WHAT YOU NEED TO DO ▸
- a) In the passage about the Lack family and Jewish history in McAllen, in what year did the McAllen Chamber of Commerce name Lack its first "Man of the Year"?
- b) Reproduce the passage about the Lack family and Jewish history in McAllen word for word, starting at "The pioneer spirit" and ending at "passing in 1988.".

The pioneer spirit didn’t end with business, as they were among the founding families of the Valley’s second Synagogue in Mercedes, in the mid 1930s. He became the first Vice President for Temple Emanuel McAllen, which was constitutionally founded in December 1948 and opened its doors March 20, 1949, serving two terms as President. Lack was named the first ‘Man of the Year’ by the McAllen Chamber of Commerce in 1955, at the height of the thinly veiled antisemitic ‘McCarthy era,’ and earned innumerable awards and recognitions until his passing in 1988.
Stories like that of Mr. and Mrs. Lack were just one among the many Jewish family histories discussed and honored by the Texas Jewish Historical Society from January 26-28 in McAllen. The weekend of events was preceded by a presentation on Holocaust remembrance, hosted by the Texas Holocaust, Genocide, and Antisemitism Advisory Commission, in coordination with Temple Emmanuel, at the McAllen Public Library, Jan. 24.

DATA SHOWN ▸
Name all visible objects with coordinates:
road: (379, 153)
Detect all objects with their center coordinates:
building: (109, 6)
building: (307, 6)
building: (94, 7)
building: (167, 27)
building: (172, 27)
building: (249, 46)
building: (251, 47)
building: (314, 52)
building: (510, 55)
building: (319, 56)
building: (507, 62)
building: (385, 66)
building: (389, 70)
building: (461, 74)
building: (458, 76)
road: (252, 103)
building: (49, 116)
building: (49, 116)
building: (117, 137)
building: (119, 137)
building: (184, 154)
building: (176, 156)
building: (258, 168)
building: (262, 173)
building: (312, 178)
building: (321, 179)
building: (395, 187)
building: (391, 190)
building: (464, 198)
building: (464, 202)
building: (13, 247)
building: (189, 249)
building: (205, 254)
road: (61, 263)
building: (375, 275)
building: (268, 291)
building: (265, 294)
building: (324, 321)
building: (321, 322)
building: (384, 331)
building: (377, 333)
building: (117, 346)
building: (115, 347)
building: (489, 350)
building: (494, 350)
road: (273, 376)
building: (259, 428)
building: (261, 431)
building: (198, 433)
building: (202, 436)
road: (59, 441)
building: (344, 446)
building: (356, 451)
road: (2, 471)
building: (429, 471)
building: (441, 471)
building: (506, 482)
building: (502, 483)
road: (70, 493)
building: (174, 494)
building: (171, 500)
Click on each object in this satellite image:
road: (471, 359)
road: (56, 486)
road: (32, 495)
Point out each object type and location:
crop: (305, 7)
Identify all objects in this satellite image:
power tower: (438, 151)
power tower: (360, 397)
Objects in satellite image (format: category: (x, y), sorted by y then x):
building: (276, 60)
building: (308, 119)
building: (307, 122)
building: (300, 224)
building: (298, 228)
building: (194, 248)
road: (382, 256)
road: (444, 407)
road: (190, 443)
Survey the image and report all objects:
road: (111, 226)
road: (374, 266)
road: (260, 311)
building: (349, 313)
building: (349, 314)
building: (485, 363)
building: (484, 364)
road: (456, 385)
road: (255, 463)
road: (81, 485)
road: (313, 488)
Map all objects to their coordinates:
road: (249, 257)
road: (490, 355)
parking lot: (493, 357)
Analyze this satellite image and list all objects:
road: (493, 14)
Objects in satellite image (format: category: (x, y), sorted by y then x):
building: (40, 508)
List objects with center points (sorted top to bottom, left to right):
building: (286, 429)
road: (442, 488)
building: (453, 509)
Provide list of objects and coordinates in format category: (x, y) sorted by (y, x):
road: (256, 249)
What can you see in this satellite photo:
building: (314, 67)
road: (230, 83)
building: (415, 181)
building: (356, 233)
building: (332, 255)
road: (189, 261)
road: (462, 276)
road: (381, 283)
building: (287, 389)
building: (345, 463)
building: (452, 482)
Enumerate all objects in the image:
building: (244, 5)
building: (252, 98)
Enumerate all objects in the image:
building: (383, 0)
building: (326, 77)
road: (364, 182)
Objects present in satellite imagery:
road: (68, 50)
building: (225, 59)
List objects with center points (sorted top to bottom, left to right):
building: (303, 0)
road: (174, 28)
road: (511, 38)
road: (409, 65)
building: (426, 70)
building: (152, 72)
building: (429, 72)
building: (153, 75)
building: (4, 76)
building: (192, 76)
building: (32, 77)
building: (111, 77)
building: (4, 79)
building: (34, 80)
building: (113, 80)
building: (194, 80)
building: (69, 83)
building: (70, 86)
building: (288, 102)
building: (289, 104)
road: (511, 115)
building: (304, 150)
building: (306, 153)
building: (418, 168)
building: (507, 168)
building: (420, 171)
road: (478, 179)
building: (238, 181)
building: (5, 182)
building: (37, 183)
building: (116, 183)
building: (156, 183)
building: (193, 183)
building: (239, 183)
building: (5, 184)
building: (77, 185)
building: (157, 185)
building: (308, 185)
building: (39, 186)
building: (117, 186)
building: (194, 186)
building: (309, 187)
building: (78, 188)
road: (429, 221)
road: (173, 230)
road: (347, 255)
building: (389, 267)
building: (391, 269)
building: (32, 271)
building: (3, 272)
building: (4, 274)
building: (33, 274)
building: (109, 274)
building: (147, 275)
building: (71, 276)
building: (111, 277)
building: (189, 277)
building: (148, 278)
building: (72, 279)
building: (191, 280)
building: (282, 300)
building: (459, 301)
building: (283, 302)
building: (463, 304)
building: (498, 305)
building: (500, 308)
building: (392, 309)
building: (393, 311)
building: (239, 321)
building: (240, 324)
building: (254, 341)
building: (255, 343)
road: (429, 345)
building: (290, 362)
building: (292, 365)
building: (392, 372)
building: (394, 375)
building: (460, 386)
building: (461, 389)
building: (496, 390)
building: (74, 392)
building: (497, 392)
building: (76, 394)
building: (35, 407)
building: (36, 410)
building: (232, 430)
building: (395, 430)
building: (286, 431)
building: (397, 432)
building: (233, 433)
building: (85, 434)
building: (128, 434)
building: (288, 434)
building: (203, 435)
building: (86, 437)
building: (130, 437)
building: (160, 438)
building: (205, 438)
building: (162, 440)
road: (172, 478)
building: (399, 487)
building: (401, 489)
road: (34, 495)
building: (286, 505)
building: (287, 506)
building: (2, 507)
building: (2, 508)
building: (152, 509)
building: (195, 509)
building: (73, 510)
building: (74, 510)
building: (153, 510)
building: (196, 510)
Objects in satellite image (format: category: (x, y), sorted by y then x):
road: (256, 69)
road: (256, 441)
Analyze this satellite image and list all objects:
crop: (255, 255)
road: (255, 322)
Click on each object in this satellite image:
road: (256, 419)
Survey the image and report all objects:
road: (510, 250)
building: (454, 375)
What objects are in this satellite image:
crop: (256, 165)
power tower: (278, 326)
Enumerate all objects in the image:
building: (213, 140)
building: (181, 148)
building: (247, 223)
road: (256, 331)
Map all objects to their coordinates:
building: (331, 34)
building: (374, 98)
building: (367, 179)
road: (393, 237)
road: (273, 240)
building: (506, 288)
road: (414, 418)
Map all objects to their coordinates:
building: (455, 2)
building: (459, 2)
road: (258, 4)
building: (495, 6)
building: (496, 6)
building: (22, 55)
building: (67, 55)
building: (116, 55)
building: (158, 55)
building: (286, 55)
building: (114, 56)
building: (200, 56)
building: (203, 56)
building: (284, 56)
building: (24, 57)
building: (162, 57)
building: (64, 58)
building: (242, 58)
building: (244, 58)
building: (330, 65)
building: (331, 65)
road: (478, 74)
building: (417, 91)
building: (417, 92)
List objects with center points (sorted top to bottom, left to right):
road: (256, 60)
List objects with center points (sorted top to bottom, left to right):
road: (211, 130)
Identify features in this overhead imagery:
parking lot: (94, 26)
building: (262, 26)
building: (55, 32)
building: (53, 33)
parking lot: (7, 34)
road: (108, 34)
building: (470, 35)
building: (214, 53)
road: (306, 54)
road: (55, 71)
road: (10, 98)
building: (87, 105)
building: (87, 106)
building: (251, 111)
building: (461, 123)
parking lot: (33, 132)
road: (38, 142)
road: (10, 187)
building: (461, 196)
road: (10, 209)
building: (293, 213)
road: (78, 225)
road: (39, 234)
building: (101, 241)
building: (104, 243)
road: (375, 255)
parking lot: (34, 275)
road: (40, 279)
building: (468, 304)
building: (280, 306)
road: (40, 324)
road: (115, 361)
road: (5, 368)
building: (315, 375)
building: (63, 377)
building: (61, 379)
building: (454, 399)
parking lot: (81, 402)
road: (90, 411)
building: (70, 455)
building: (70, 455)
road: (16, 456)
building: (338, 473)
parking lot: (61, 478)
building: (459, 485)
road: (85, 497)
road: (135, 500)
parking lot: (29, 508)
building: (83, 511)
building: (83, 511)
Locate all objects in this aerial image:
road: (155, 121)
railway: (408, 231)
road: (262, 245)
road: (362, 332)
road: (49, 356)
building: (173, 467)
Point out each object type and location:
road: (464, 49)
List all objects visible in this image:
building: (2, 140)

SOLVED PROBLEMS ▸
- a) 1955

- b)
The pioneer spirit didn’t end with business, as they were among the founding families of the Valley’s second Synagogue in Mercedes, in the mid 1930s. He became the first Vice President for Temple Emanuel McAllen, which was constitutionally founded in December 1948 and opened its doors March 20, 1949, serving two terms as President. Lack was named the first ‘Man of the Year’ by the McAllen Chamber of Commerce in 1955, at the height of the thinly veiled antisemitic ‘McCarthy era,’ and earned innumerable awards and recognitions until his passing in 1988.